“About $ 250 million will be raised through unused loan facility from asset management firm Oaktree and about $ 550 million through new bank loans,” Nomura said in a report released Tuesday on plans to financing of Vedanta.
The Oaktree facility is at an interest rate of 13% and the bank loans are at an all-inclusive interest cost of 9%, according to the report.
On Monday, the conditions sheet said the company’s promotion companies, Twin Star Holdings and Vedanta Netherlands Investments BV, were offering to buy around 170 million shares at an offer price of 350 per share.
On Tuesday, the two promoter entities acquired 13.79 crore of shares, or 3.71% of equity worth 4,822 crore from the mining conglomerate of metals. The shares were bought at 349.70 per share on NSE via block trades, according to NSE data.
Vedanta Netherlands Investment bought five crore shares, Twin Star Holdings acquired 8.79 crore shares.
While analysts view this move as positive for Vedanta Resources, debt is likely to rise.
“The cost of convenience is a significant addition to high cost debt.
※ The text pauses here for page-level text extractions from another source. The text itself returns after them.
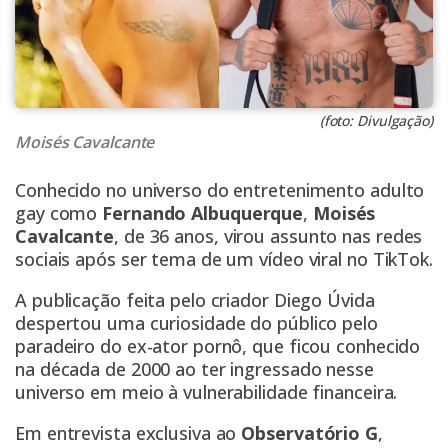
(foto: Divulgação)
Moisés Cavalcante
Conhecido no universo do entretenimento adulto
gay como
Fernando Albuquerque
,
Moisés
Cavalcante
, de 36 anos, virou assunto nas redes
sociais após ser tema de um vídeo viral no TikTok.
A publicação feita pelo criador Diego Úvida
despertou uma curiosidade do público pelo
paradeiro do ex-ator pornô, que ficou conhecido
na década de 2000 ao ter ingressado nesse
universo em meio à vulnerabilidade financeira.
Em entrevista exclusiva ao
Observatório G
,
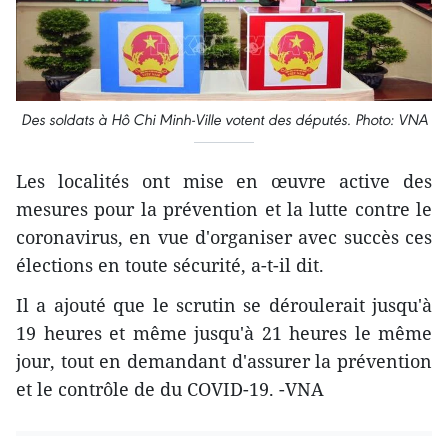
Des soldats à Hô Chi Minh-Ville votent des députés. Photo: VNA
Les localités ont mise en œuvre active des
mesures pour la prévention et la lutte contre le
coronavirus, en vue d'organiser avec succès ces
élections en toute sécurité, a-t-il dit.
Il a ajouté que le scrutin se déroulerait jusqu'à
19 heures et même jusqu'à 21 heures le même
jour, tout en demandant d'assurer la prévention
et le contrôle de du COVID-19. -VNA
The latest stake acquisition will bring the debt of the holding company of Vedanta Resources to more than $ 10 billion, by our estimates,” Nomura said in its statement. report.
However, with the new acquisition, the shareholding of promoters is expected to drop from 65.18% to around 70%. While answering a question earlier about splitting some of its activities, Vedanta chairman Anil Agarwal told ET that one of the delisting goals has already been resolved.
“It’s natural to make these companies independent so they can grow. And we wanted to go off the listing, but we increased our stake to around 65%, so a target is set,” Agarwal said.
Some analysts, however, say these rampant acquisitions are a prelude to a delisting from Vedanta.
“The next step is probably a write-off. The important factor here is that even if the debt increases at the level of the parent company, if the company is written off, the leakage of dividends from Hindustan Zinc to the minority shareholders is controlled and the all of the profit is passed on to VRL, ”said one of the analysts at a listed brokerage firm.
Vedanta Ltd recently announced that it is considering a spin-off of its aluminum, iron and steel and oil and gas businesses, which will be managed as stand-alone listed entities with separate management as part of its value creation process.
While some analysts find the current rampant acquisition contradicting the company’s restructuring move, some say they are two independent plans.
“Last week he announced that he was undertaking a ‘comprehensive review’ of the structure of the company … This announcement and today’s stake purchase deliver mixed messages and so we are not sure of the eventual business strategy, ”Nomura said in his report.